Convert the lines starting at the line that contains "## Detailed Design" and ending at the line that contains "in this table" into a Markdown table with the columns Line No. and Content. Leave out any blank lines.
**** DATA SECTION
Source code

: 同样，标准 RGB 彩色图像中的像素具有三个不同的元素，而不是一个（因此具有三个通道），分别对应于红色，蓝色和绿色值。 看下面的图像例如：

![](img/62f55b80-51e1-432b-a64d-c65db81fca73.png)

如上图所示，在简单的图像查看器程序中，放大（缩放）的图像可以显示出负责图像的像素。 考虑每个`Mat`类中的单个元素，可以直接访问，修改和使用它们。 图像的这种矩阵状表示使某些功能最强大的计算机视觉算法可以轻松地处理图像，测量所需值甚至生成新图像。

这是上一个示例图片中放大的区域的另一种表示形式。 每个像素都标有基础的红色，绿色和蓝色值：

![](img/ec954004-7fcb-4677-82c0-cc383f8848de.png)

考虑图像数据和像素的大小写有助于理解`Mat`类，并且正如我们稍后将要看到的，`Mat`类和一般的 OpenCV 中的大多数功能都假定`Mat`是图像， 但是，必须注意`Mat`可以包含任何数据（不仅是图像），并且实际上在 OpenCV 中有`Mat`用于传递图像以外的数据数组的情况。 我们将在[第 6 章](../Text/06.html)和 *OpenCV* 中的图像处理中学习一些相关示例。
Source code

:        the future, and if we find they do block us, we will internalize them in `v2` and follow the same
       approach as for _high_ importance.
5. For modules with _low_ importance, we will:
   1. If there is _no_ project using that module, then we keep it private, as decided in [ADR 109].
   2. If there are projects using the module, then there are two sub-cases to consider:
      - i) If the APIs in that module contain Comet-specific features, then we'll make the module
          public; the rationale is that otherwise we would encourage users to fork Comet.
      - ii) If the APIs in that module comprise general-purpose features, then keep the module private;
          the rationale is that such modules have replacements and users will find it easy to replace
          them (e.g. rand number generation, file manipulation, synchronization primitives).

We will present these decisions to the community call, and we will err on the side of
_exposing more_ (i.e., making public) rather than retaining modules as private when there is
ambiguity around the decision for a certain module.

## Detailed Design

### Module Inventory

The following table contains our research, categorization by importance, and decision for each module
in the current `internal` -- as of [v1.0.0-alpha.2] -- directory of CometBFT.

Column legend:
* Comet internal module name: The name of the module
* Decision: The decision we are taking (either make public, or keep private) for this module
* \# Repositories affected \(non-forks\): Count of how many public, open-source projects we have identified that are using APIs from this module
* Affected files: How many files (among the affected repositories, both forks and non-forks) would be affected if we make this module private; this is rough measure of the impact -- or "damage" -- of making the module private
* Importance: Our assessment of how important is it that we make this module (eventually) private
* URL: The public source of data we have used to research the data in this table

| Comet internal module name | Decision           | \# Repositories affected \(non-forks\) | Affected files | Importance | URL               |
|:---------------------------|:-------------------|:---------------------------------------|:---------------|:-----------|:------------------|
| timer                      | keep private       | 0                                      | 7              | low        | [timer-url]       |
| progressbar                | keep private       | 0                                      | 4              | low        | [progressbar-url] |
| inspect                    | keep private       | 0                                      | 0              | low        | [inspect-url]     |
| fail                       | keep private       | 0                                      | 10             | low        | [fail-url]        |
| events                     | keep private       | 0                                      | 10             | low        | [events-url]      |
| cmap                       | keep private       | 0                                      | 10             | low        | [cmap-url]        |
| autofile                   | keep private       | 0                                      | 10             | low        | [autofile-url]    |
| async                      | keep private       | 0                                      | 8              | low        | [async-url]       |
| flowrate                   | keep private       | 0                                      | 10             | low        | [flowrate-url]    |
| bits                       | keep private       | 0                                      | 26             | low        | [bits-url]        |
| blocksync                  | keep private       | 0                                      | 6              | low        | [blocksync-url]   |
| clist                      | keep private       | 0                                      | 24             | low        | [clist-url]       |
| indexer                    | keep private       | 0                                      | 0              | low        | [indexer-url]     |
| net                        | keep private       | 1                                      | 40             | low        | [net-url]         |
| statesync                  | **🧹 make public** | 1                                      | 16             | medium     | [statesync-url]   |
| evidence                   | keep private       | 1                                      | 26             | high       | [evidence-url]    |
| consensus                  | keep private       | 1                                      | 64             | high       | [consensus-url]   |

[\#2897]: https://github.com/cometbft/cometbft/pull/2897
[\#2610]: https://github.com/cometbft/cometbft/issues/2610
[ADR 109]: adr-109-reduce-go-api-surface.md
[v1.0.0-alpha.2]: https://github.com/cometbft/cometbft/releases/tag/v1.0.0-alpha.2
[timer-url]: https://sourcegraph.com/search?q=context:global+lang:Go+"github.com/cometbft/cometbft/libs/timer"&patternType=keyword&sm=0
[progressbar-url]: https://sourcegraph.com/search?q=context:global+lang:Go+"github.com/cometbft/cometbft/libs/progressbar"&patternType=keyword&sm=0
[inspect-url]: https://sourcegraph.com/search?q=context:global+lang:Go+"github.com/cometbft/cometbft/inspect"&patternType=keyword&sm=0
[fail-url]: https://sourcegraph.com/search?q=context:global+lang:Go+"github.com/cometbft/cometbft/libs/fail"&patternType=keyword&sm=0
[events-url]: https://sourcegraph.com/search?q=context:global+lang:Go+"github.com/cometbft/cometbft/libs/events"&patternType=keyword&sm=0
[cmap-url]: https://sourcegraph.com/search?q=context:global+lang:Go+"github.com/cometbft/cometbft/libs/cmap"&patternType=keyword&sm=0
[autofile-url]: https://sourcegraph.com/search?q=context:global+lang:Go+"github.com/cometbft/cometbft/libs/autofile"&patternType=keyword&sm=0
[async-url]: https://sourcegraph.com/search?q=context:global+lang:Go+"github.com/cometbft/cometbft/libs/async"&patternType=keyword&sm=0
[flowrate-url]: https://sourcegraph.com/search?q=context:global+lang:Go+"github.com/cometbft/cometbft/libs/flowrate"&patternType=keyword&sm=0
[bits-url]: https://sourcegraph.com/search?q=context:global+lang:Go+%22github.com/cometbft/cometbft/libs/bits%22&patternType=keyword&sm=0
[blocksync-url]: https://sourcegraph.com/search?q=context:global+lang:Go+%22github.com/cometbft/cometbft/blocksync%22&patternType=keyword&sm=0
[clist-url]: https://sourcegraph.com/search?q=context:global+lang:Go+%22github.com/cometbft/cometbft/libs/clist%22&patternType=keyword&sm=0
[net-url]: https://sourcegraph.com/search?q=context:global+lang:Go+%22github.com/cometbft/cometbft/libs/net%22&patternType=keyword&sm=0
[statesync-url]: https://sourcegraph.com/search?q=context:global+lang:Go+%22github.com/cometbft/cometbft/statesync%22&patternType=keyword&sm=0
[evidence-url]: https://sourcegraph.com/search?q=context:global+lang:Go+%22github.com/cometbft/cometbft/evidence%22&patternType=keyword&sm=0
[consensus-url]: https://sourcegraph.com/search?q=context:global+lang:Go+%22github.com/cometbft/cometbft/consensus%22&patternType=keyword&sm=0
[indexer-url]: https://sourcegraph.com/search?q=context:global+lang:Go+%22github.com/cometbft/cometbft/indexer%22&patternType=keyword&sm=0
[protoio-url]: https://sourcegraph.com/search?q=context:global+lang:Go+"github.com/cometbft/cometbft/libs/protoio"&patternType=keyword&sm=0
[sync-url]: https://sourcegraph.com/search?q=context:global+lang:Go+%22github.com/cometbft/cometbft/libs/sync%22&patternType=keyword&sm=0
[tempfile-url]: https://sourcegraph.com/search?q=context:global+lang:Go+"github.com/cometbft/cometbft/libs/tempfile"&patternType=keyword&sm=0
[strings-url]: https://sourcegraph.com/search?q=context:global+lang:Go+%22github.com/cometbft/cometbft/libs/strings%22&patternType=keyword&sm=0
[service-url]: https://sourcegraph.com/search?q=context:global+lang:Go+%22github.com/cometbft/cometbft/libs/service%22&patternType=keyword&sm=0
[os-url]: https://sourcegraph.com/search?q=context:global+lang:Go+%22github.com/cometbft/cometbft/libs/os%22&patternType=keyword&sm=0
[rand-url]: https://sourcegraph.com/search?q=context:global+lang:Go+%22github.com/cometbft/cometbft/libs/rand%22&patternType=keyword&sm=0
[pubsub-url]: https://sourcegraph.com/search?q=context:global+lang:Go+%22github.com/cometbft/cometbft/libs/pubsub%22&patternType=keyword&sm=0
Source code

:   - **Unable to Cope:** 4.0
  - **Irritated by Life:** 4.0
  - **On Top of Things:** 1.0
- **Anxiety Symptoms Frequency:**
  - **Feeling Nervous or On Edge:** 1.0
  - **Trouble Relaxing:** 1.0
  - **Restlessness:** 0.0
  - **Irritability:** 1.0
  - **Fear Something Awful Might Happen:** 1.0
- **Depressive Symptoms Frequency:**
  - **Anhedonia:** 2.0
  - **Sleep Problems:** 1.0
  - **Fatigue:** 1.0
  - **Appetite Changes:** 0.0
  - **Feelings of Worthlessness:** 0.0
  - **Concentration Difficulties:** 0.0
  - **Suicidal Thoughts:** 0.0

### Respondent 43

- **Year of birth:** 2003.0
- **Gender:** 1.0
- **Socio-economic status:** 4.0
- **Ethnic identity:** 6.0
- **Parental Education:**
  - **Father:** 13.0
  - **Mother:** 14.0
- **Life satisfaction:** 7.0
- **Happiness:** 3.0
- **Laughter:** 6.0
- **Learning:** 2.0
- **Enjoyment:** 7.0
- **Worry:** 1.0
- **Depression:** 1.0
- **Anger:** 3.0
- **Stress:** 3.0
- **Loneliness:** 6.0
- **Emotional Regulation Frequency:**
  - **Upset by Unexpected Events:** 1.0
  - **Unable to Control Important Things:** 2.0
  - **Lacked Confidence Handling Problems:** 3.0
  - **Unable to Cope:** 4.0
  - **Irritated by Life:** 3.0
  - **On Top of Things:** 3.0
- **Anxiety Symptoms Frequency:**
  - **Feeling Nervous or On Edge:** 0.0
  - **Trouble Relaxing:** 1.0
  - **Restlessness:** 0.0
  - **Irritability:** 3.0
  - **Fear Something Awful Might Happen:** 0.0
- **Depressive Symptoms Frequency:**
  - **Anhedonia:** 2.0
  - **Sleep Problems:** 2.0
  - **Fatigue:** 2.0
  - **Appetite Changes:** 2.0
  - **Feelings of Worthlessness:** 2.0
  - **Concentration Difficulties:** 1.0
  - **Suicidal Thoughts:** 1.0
********
RESPONSE TO THIS EXERCISE >>
| Line No. | Content |
|---|---|
| 1 | ## Detailed Design |
| 2 | ### Module Inventory |
| 3 | The following table contains our research, categorization by importance, and decision for each module |
| 4 | in the current `internal` -- as of [v1.0.0-alpha.2] -- directory of CometBFT. |
| 5 | Column legend: |
| 6 | * Comet internal module name: The name of the module |
| 7 | * Decision: The decision we are taking (either make public, or keep private) for this module |
| 8 | * \# Repositories affected \(non-forks\): Count of how many public, open-source projects we have identified that are using APIs from this module |
| 9 | * Affected files: How many files (among the affected repositories, both forks and non-forks) would be affected if we make this module private; this is rough measure of the impact -- or "damage" -- of making the module private |
| 10 | * Importance: Our assessment of how important is it that we make this module (eventually) private |
| 11 | * URL: The public source of data we have used to research the data in this table |